Vitamin D: Many individuals with asthma are vitamin-D deficient and this vitamin is critical for a healthy immune system. Research suggests that increasing vitamin D levels may reduce asthma symptoms. Optimise your vitamin D status by having a daily sunbath and/or take vitamin D3 supplements regularly.
CLEAN UP THE ENVIRONMENT
Asthmatics also need to optimise the cleanliness of the air they breathe. Air-borne pollutants abound in the modern home and workplace. House dust, smoke, chemical sprays and odors, animal dander (hairs and fur) – all can trigger asthma and should be avoided as much as possible.
USE BREATHING EXERCISES
Breathing techniques are used for asthma, but general they involve learning to take slower, longer breaths, to breathe through your nose rather than your mouth, and to use your abdominal muscles to take deep ‘belly breaths’.
Two specific breathing techniques for asthma include the Buteyko breathing technique and yoga breathing exercises (pranayama). In a number of studies, people who did such breathing exercises reported improvement in their symptoms. These methods also emphasise stress reduction and good nutrition.
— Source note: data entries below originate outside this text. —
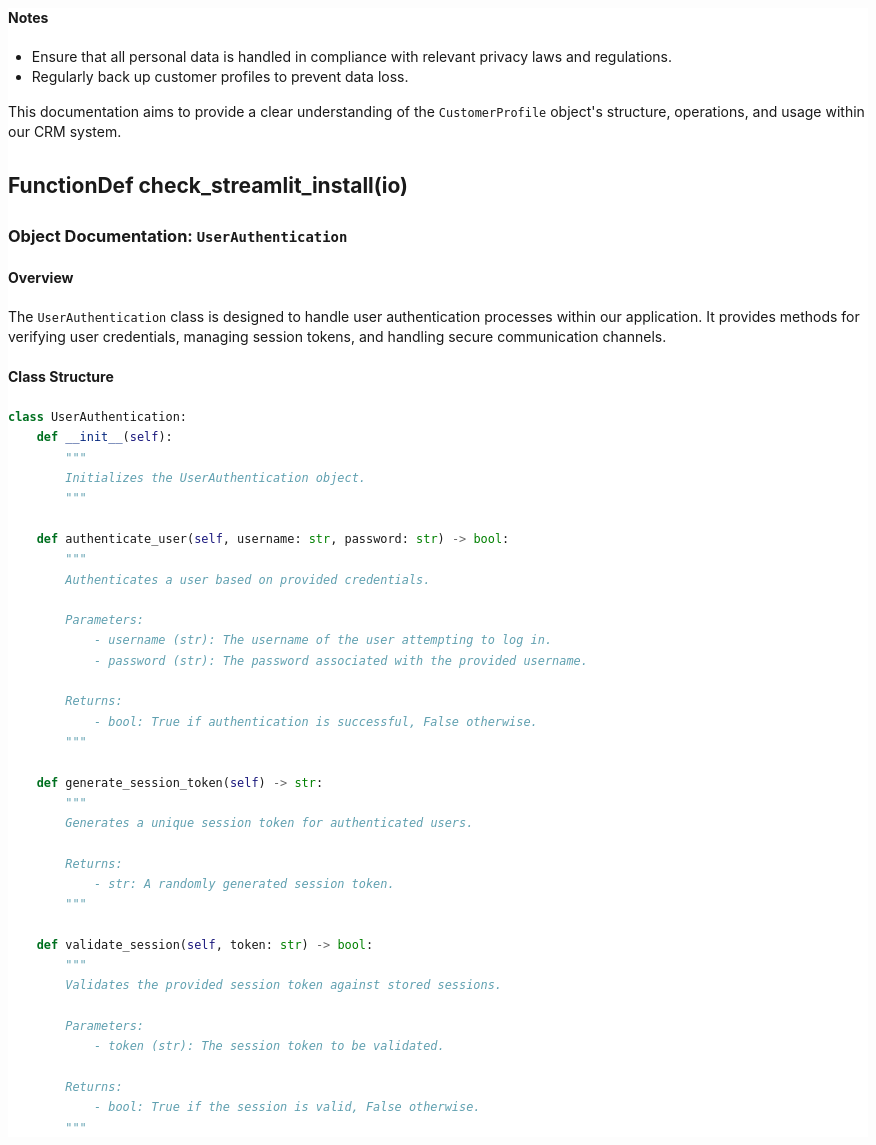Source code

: #### Notes

- Ensure that all personal data is handled in compliance with relevant privacy laws and regulations.
- Regularly back up customer profiles to prevent data loss.

This documentation aims to provide a clear understanding of the `CustomerProfile` object's structure, operations, and usage within our CRM system.
## FunctionDef check_streamlit_install(io)
### Object Documentation: `UserAuthentication`

#### Overview

The `UserAuthentication` class is designed to handle user authentication processes within our application. It provides methods for verifying user credentials, managing session tokens, and handling secure communication channels.

#### Class Structure

```python
class UserAuthentication:
    def __init__(self):
        """
        Initializes the UserAuthentication object.
        """
        
    def authenticate_user(self, username: str, password: str) -> bool:
        """
        Authenticates a user based on provided credentials.
        
        Parameters:
            - username (str): The username of the user attempting to log in.
            - password (str): The password associated with the provided username.
            
        Returns:
            - bool: True if authentication is successful, False otherwise.
        """
        
    def generate_session_token(self) -> str:
        """
        Generates a unique session token for authenticated users.
        
        Returns:
            - str: A randomly generated session token.
        """
        
    def validate_session(self, token: str) -> bool:
        """
        Validates the provided session token against stored sessions.
        
        Parameters:
            - token (str): The session token to be validated.
            
        Returns:
            - bool: True if the session is valid, False otherwise.
        """
```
Acupuncture originated in China thousands of years ago and involves the insertion of very thin needles into your skin at specific points on your body. Some studies show that asthma improves with acupuncture and is very safe when delivered by trained practitioners. This suggests working with an experienced acupuncturist or a medical doctor who practises acupuncture.
Herbal remedies have been used for centuries and are still a primary asthma treatment in many countries. Herbs used in treating asthma include ephedra, green tea, ginger, schizandra, rosemary, pycnogenol, boswellia, aloe vera and ginkgo biloba. All these herbs have definite anti-inflammatory properties.
Blends of different types of herbs are commonly used in traditional Chinese, Indian and Japanese medicine, as certain combinations of herbs may be more effective than a single herb. Some herbal remedies can interact with prescription medications, so inform your doctor if you choose to use both.
Homeopathy stimulates the body’s self-healing ability using very small doses of substances that would cause the problem. For asthma, homeopathic remedies are made from substances that generally trigger an asthmatic reaction, such as pollen or weeds, but in such tiny amounts that they prevent rather than cause an asthma attack.
Relaxation therapy techniques include meditation, biofeedback, hypnosis and progressive muscle relaxation. These techniques help asthma by reducing stress, relieving the symptoms and promoting a sense of well-being. In psychogenic asthma (emotionally induced asthma), these methods may cure the problem.